Figure understanding tasks
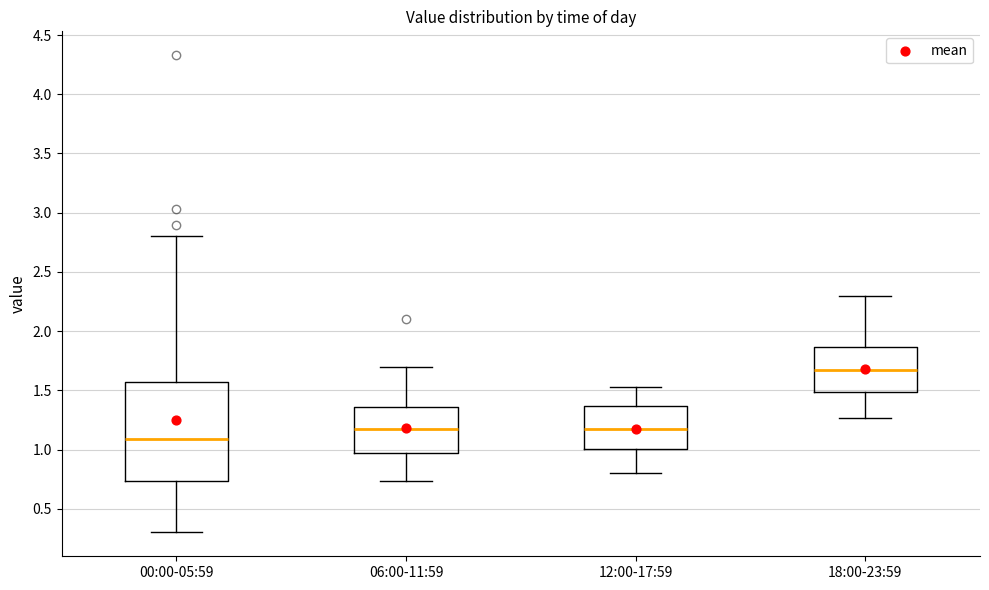

Where is the lower edge of the box for 12:00-17:59 on the y-axis? The values are not printed on the chart, so give them approximately, as read against the axis.

1.00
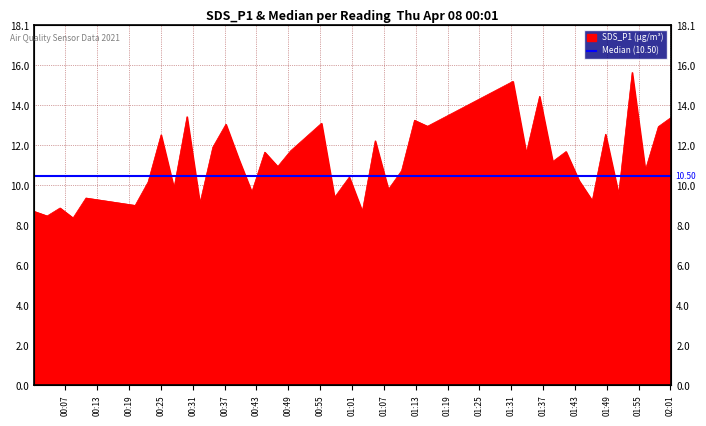

How many interior local valleys (lower than both neighbors) does the data have?

16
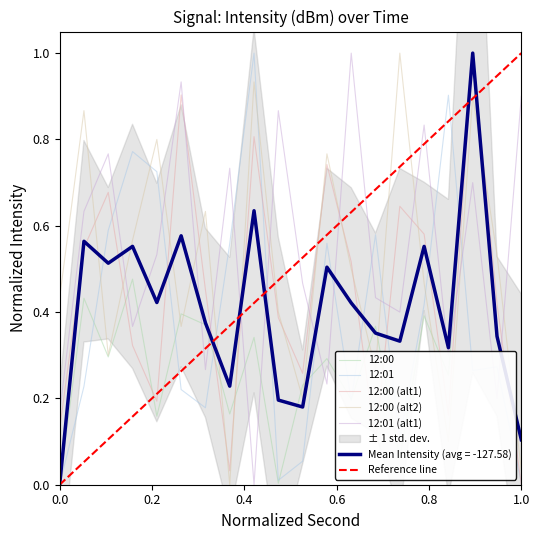

Is it true that 12:00 equals 0.2 at 14?

True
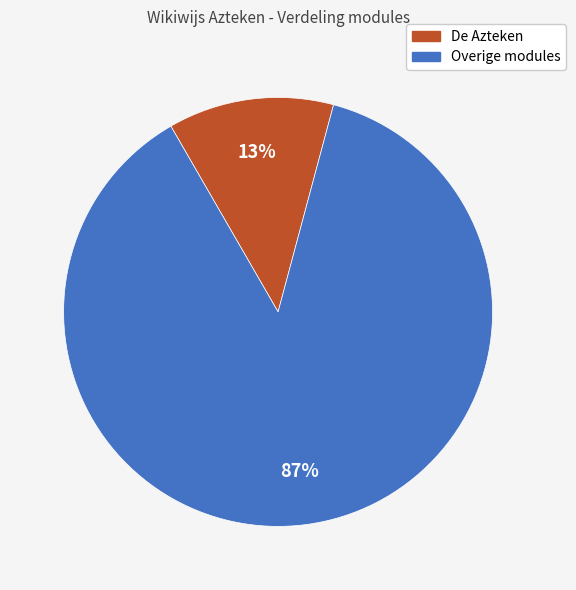

Between Overige modules and De Azteken, which is larger?

Overige modules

_Task statement_
Present the records above as a JSON list of strings, with one string per line and blank lines omitted. Leave out the pictures.

_Answer for this exercise_
[
  "Where is the lower edge of the box for 12:00-17:59 on the y-axis? The values are not printed on the chart, so give them approximately, as read against the axis.",
  "1.00",
  "How many interior local valleys (lower than both neighbors) does the data have?",
  "16",
  "Is it true that 12:00 equals 0.2 at 14?",
  "True",
  "Between Overige modules and De Azteken, which is larger?",
  "Overige modules"
]